Saved entries

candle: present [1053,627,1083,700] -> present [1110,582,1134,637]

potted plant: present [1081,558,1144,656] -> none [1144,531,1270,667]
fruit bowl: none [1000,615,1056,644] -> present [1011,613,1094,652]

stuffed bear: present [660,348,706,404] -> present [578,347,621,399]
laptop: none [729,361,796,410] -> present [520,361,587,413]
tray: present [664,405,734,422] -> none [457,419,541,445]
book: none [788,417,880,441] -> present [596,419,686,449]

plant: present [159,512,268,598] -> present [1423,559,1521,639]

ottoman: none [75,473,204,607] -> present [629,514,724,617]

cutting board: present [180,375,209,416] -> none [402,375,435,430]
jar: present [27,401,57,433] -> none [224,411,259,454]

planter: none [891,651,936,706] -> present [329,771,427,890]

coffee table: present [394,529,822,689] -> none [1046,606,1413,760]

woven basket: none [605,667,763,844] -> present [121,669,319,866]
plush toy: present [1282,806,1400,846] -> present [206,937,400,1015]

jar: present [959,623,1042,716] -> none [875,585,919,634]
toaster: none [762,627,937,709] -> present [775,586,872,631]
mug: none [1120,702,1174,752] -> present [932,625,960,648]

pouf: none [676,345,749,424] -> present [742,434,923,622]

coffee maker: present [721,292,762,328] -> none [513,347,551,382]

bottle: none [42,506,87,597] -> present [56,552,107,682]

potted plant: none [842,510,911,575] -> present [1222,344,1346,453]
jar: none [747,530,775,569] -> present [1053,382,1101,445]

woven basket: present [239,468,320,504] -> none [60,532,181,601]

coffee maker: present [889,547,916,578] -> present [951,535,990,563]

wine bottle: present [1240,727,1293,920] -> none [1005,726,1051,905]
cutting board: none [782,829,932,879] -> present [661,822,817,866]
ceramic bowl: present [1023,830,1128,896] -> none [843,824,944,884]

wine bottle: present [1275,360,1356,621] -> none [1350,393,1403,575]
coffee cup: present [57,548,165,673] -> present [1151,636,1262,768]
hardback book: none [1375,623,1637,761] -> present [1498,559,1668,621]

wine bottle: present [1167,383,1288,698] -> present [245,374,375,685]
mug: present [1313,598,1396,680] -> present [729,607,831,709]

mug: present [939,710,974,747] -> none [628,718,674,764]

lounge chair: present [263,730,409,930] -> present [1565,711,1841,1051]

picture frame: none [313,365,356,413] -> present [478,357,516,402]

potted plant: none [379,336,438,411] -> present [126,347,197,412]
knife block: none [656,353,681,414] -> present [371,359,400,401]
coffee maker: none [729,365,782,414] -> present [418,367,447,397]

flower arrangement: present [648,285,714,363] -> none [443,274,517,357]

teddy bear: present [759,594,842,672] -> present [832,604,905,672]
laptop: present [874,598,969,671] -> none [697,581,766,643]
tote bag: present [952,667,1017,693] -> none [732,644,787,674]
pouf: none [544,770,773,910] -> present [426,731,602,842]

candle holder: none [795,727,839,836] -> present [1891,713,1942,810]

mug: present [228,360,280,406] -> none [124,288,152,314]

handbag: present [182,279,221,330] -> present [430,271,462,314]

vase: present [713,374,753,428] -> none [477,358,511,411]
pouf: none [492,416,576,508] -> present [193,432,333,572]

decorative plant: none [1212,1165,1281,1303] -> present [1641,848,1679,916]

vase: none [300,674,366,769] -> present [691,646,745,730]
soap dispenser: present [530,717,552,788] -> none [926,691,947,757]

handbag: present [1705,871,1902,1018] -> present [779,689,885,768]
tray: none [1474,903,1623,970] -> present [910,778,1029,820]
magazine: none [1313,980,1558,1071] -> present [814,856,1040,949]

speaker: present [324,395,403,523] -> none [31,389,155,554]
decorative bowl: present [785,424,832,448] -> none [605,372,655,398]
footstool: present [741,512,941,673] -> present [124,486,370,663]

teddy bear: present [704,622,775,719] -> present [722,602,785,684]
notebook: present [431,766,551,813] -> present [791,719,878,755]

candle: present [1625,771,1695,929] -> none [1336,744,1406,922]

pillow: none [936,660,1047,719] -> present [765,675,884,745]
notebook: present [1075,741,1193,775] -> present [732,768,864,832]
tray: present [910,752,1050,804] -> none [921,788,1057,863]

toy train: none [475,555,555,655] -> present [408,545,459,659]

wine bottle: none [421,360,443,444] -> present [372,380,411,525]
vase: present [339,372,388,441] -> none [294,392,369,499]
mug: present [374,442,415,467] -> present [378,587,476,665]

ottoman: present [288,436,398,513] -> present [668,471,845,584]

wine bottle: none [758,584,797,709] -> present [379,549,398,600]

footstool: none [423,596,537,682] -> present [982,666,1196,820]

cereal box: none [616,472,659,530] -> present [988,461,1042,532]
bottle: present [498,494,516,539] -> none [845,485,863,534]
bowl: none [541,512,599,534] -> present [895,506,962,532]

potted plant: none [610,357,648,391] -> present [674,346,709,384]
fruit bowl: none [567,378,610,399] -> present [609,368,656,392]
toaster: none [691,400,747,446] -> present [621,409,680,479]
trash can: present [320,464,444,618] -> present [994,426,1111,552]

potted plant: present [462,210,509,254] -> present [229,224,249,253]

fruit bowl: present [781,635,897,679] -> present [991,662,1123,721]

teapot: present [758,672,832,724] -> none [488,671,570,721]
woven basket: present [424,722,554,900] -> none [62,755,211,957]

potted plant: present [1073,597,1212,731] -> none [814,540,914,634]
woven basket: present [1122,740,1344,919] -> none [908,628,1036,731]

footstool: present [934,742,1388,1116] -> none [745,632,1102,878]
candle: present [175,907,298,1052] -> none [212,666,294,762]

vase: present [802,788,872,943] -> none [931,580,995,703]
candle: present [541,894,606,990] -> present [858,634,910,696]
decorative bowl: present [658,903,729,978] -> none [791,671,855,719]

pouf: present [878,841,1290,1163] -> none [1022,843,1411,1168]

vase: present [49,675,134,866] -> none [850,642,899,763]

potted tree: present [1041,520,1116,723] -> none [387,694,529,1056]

(Task description): In full and without changes, give the data above once more.

(Solution for this problem):
candle: present [1053,627,1083,700] -> present [1110,582,1134,637]

potted plant: present [1081,558,1144,656] -> none [1144,531,1270,667]
fruit bowl: none [1000,615,1056,644] -> present [1011,613,1094,652]

stuffed bear: present [660,348,706,404] -> present [578,347,621,399]
laptop: none [729,361,796,410] -> present [520,361,587,413]
tray: present [664,405,734,422] -> none [457,419,541,445]
book: none [788,417,880,441] -> present [596,419,686,449]

plant: present [159,512,268,598] -> present [1423,559,1521,639]

ottoman: none [75,473,204,607] -> present [629,514,724,617]

cutting board: present [180,375,209,416] -> none [402,375,435,430]
jar: present [27,401,57,433] -> none [224,411,259,454]

planter: none [891,651,936,706] -> present [329,771,427,890]

coffee table: present [394,529,822,689] -> none [1046,606,1413,760]

woven basket: none [605,667,763,844] -> present [121,669,319,866]
plush toy: present [1282,806,1400,846] -> present [206,937,400,1015]

jar: present [959,623,1042,716] -> none [875,585,919,634]
toaster: none [762,627,937,709] -> present [775,586,872,631]
mug: none [1120,702,1174,752] -> present [932,625,960,648]

pouf: none [676,345,749,424] -> present [742,434,923,622]

coffee maker: present [721,292,762,328] -> none [513,347,551,382]

bottle: none [42,506,87,597] -> present [56,552,107,682]

potted plant: none [842,510,911,575] -> present [1222,344,1346,453]
jar: none [747,530,775,569] -> present [1053,382,1101,445]

woven basket: present [239,468,320,504] -> none [60,532,181,601]

coffee maker: present [889,547,916,578] -> present [951,535,990,563]

wine bottle: present [1240,727,1293,920] -> none [1005,726,1051,905]
cutting board: none [782,829,932,879] -> present [661,822,817,866]
ceramic bowl: present [1023,830,1128,896] -> none [843,824,944,884]

wine bottle: present [1275,360,1356,621] -> none [1350,393,1403,575]
coffee cup: present [57,548,165,673] -> present [1151,636,1262,768]
hardback book: none [1375,623,1637,761] -> present [1498,559,1668,621]

wine bottle: present [1167,383,1288,698] -> present [245,374,375,685]
mug: present [1313,598,1396,680] -> present [729,607,831,709]

mug: present [939,710,974,747] -> none [628,718,674,764]

lounge chair: present [263,730,409,930] -> present [1565,711,1841,1051]

picture frame: none [313,365,356,413] -> present [478,357,516,402]

potted plant: none [379,336,438,411] -> present [126,347,197,412]
knife block: none [656,353,681,414] -> present [371,359,400,401]
coffee maker: none [729,365,782,414] -> present [418,367,447,397]

flower arrangement: present [648,285,714,363] -> none [443,274,517,357]

teddy bear: present [759,594,842,672] -> present [832,604,905,672]
laptop: present [874,598,969,671] -> none [697,581,766,643]
tote bag: present [952,667,1017,693] -> none [732,644,787,674]
pouf: none [544,770,773,910] -> present [426,731,602,842]

candle holder: none [795,727,839,836] -> present [1891,713,1942,810]

mug: present [228,360,280,406] -> none [124,288,152,314]

handbag: present [182,279,221,330] -> present [430,271,462,314]

vase: present [713,374,753,428] -> none [477,358,511,411]
pouf: none [492,416,576,508] -> present [193,432,333,572]

decorative plant: none [1212,1165,1281,1303] -> present [1641,848,1679,916]

vase: none [300,674,366,769] -> present [691,646,745,730]
soap dispenser: present [530,717,552,788] -> none [926,691,947,757]

handbag: present [1705,871,1902,1018] -> present [779,689,885,768]
tray: none [1474,903,1623,970] -> present [910,778,1029,820]
magazine: none [1313,980,1558,1071] -> present [814,856,1040,949]

speaker: present [324,395,403,523] -> none [31,389,155,554]
decorative bowl: present [785,424,832,448] -> none [605,372,655,398]
footstool: present [741,512,941,673] -> present [124,486,370,663]

teddy bear: present [704,622,775,719] -> present [722,602,785,684]
notebook: present [431,766,551,813] -> present [791,719,878,755]

candle: present [1625,771,1695,929] -> none [1336,744,1406,922]

pillow: none [936,660,1047,719] -> present [765,675,884,745]
notebook: present [1075,741,1193,775] -> present [732,768,864,832]
tray: present [910,752,1050,804] -> none [921,788,1057,863]

toy train: none [475,555,555,655] -> present [408,545,459,659]

wine bottle: none [421,360,443,444] -> present [372,380,411,525]
vase: present [339,372,388,441] -> none [294,392,369,499]
mug: present [374,442,415,467] -> present [378,587,476,665]

ottoman: present [288,436,398,513] -> present [668,471,845,584]

wine bottle: none [758,584,797,709] -> present [379,549,398,600]

footstool: none [423,596,537,682] -> present [982,666,1196,820]

cereal box: none [616,472,659,530] -> present [988,461,1042,532]
bottle: present [498,494,516,539] -> none [845,485,863,534]
bowl: none [541,512,599,534] -> present [895,506,962,532]

potted plant: none [610,357,648,391] -> present [674,346,709,384]
fruit bowl: none [567,378,610,399] -> present [609,368,656,392]
toaster: none [691,400,747,446] -> present [621,409,680,479]
trash can: present [320,464,444,618] -> present [994,426,1111,552]

potted plant: present [462,210,509,254] -> present [229,224,249,253]

fruit bowl: present [781,635,897,679] -> present [991,662,1123,721]

teapot: present [758,672,832,724] -> none [488,671,570,721]
woven basket: present [424,722,554,900] -> none [62,755,211,957]

potted plant: present [1073,597,1212,731] -> none [814,540,914,634]
woven basket: present [1122,740,1344,919] -> none [908,628,1036,731]

footstool: present [934,742,1388,1116] -> none [745,632,1102,878]
candle: present [175,907,298,1052] -> none [212,666,294,762]

vase: present [802,788,872,943] -> none [931,580,995,703]
candle: present [541,894,606,990] -> present [858,634,910,696]
decorative bowl: present [658,903,729,978] -> none [791,671,855,719]

pouf: present [878,841,1290,1163] -> none [1022,843,1411,1168]

vase: present [49,675,134,866] -> none [850,642,899,763]

potted tree: present [1041,520,1116,723] -> none [387,694,529,1056]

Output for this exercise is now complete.